PROBLEM STATEMENT:
Your answer must be an exact copy of the records below, minus the pictures.

Saved data entries:
━━━━━━━━

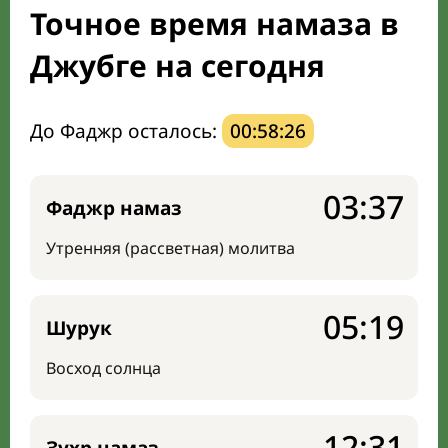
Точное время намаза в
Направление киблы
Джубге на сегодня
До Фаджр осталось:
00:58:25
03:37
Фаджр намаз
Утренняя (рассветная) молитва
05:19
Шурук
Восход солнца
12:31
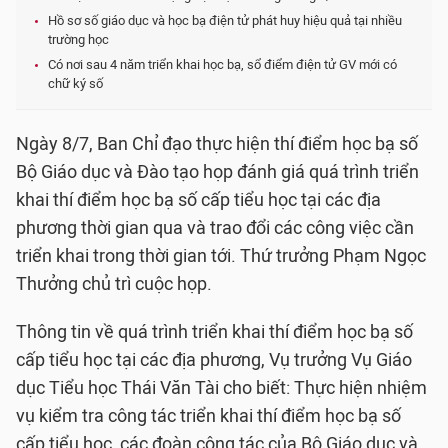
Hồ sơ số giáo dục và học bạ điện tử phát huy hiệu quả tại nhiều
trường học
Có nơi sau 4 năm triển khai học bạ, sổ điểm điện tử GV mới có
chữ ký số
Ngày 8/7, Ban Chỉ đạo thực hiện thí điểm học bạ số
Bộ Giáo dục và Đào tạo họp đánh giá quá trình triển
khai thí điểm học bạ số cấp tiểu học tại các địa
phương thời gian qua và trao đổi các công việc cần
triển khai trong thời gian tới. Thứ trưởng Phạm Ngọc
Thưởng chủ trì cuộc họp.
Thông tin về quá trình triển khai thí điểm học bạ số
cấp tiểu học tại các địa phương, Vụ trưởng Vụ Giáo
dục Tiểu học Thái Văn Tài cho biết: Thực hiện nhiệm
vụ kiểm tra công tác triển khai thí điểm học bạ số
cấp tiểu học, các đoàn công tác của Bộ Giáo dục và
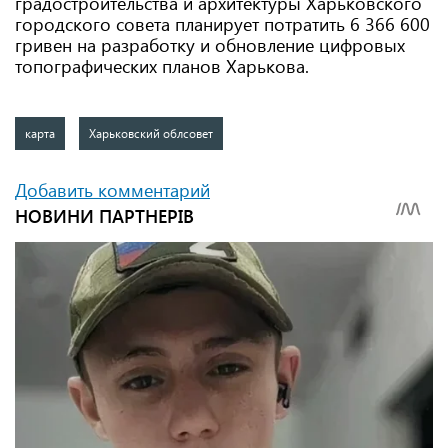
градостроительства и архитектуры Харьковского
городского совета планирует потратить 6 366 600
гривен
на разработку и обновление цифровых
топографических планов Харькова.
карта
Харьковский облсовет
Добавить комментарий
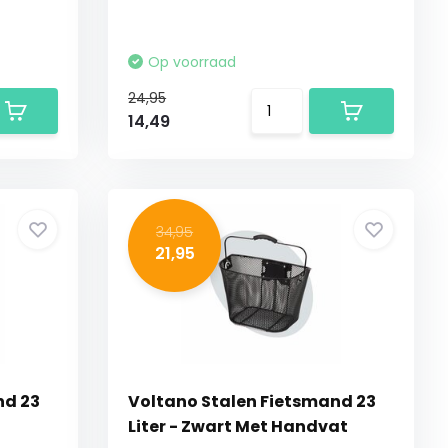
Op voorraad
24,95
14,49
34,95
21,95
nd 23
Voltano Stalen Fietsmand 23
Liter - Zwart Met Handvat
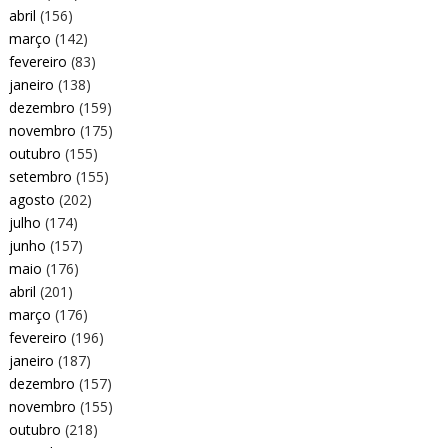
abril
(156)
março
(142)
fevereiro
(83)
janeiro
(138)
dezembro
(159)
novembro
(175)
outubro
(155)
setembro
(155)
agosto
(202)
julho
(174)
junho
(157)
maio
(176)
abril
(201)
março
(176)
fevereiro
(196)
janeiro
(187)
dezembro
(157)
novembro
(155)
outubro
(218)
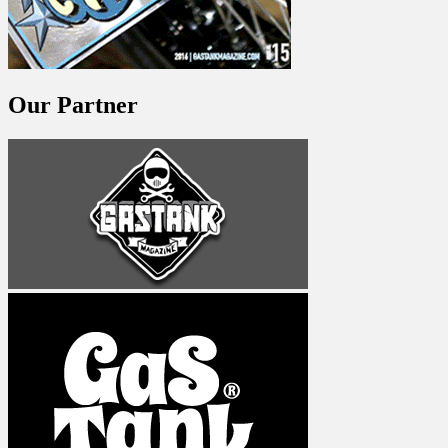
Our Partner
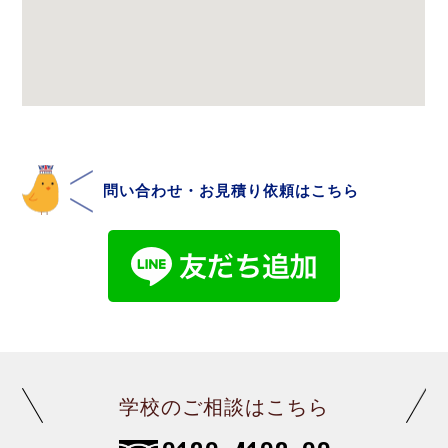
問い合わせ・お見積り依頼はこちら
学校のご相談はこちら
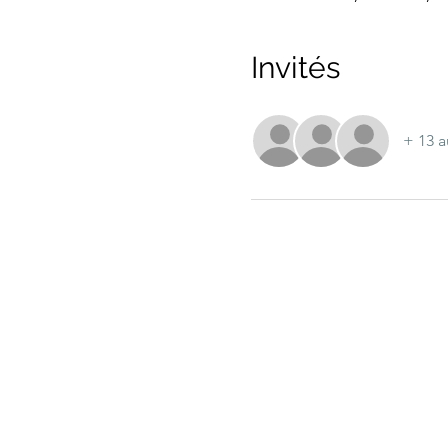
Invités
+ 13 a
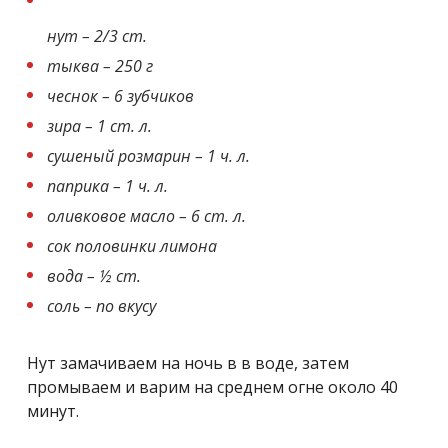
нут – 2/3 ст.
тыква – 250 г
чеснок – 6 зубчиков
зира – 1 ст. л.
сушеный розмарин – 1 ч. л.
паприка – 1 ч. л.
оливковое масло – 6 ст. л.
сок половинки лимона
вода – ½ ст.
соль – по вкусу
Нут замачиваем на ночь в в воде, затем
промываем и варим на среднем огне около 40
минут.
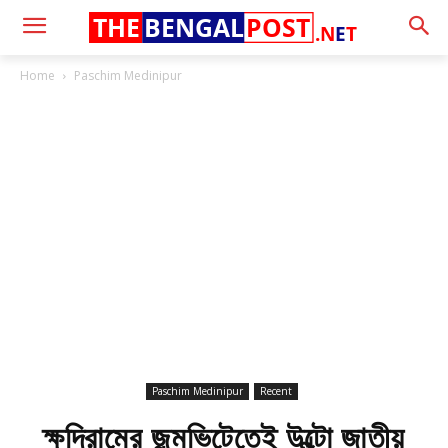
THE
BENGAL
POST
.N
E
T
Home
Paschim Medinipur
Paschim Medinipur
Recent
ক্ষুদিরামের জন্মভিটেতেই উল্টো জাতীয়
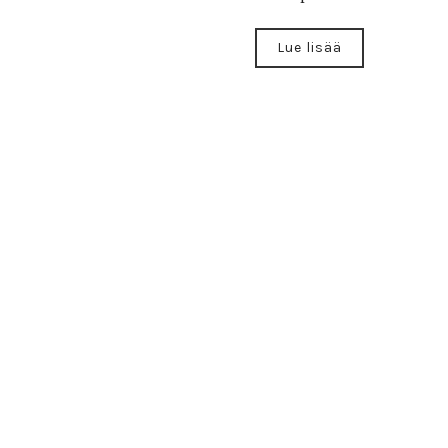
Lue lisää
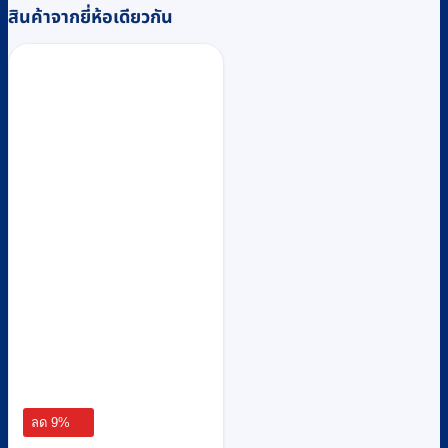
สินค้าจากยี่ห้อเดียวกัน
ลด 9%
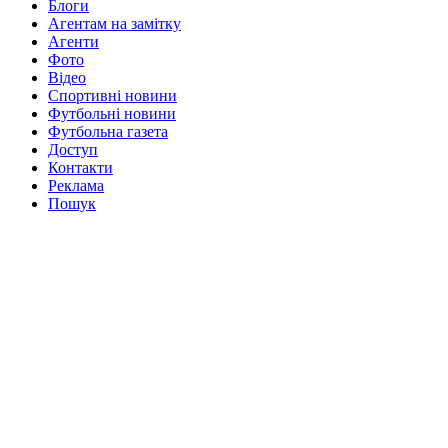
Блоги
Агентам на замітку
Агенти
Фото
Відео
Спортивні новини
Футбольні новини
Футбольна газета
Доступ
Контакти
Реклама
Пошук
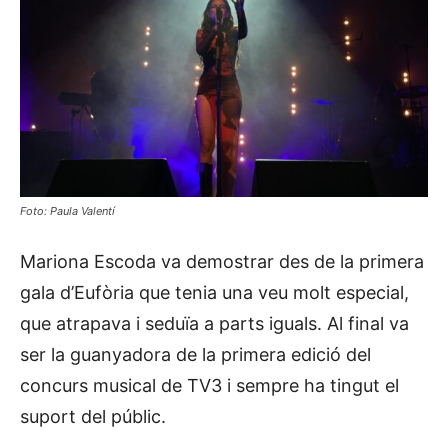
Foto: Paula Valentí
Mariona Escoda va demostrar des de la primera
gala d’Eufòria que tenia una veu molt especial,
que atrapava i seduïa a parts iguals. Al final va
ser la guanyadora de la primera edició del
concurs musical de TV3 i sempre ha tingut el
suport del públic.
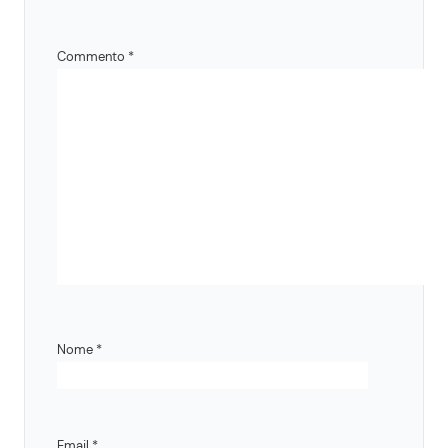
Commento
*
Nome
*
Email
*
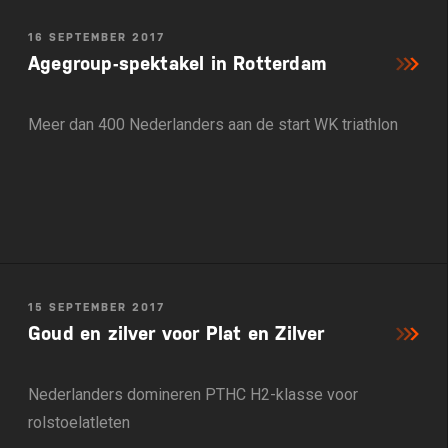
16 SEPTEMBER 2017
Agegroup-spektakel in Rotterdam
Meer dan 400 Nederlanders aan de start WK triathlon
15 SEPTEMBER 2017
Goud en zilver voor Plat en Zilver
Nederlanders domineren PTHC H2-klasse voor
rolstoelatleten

━━━━━━━━

SOLUTION FOR THIS PROBLEM:
Точное время намаза в
Направление киблы
Джубге на сегодня
До Фаджр осталось:
00:58:25
03:37
Фаджр намаз
Утренняя (рассветная) молитва
05:19
Шурук
Восход солнца
12:31
Hồ sơ số giáo dục và học bạ điện tử phát huy hiệu quả tại nhiều
trường học
Có nơi sau 4 năm triển khai học bạ, sổ điểm điện tử GV mới có
chữ ký số
Ngày 8/7, Ban Chỉ đạo thực hiện thí điểm học bạ số
Bộ Giáo dục và Đào tạo họp đánh giá quá trình triển
khai thí điểm học bạ số cấp tiểu học tại các địa
phương thời gian qua và trao đổi các công việc cần
triển khai trong thời gian tới. Thứ trưởng Phạm Ngọc
Thưởng chủ trì cuộc họp.
Thông tin về quá trình triển khai thí điểm học bạ số
cấp tiểu học tại các địa phương, Vụ trưởng Vụ Giáo
dục Tiểu học Thái Văn Tài cho biết: Thực hiện nhiệm
vụ kiểm tra công tác triển khai thí điểm học bạ số
cấp tiểu học, các đoàn công tác của Bộ Giáo dục và
градостроительства и архитектуры Харьковского
городского совета планирует потратить 6 366 600
гривен
на разработку и обновление цифровых
топографических планов Харькова.
карта
Харьковский облсовет
Добавить комментарий
Op voorraad
24,95
14,49
34,95
21,95
nd 23
Voltano Stalen Fietsmand 23
Liter - Zwart Met Handvat
abril
(156)
março
(142)
fevereiro
(83)
janeiro
(138)
dezembro
(159)
novembro
(175)
outubro
(155)
setembro
(155)
agosto
(202)
julho
(174)
junho
(157)
maio
(176)
abril
(201)
março
(176)
fevereiro
(196)
janeiro
(187)
dezembro
(157)
novembro
(155)
outubro
(218)
Our Partner
問い合わせ・お見積り依頼はこちら
学校のご相談はこちら
Invités
+ 13 a
нут – 2/3 ст.
тыква – 250 г
чеснок – 6 зубчиков
зира – 1 ст. л.
сушеный розмарин – 1 ч. л.
паприка – 1 ч. л.
оливковое масло – 6 ст. л.
сок половинки лимона
вода – ½ ст.
соль – по вкусу
Нут замачиваем на ночь в в воде, затем
промываем и варим на среднем огне около 40
минут.
THE
BENGAL
POST
.N
E
T
Home
Paschim Medinipur
Paschim Medinipur
Recent
ক্ষুদিরামের জন্মভিটেতেই উল্টো জাতীয়
Lue lisää
สินค้าจากยี่ห้อเดียวกัน
ลด 9%
Блоги
Агентам на замітку
Агенти
Фото
Відео
Спортивні новини
Футбольні новини
Футбольна газета
Доступ
Контакти
Реклама
Пошук
Foto: Paula Valentí
Mariona Escoda va demostrar des de la primera
gala d’Eufòria que tenia una veu molt especial,
que atrapava i seduïa a parts iguals. Al final va
ser la guanyadora de la primera edició del
concurs musical de TV3 i sempre ha tingut el
suport del públic.
Commento
*
Nome
*
Email
*
16 SEPTEMBER 2017
Agegroup-spektakel in Rotterdam
Meer dan 400 Nederlanders aan de start WK triathlon
15 SEPTEMBER 2017
Goud en zilver voor Plat en Zilver
Nederlanders domineren PTHC H2-klasse voor
rolstoelatleten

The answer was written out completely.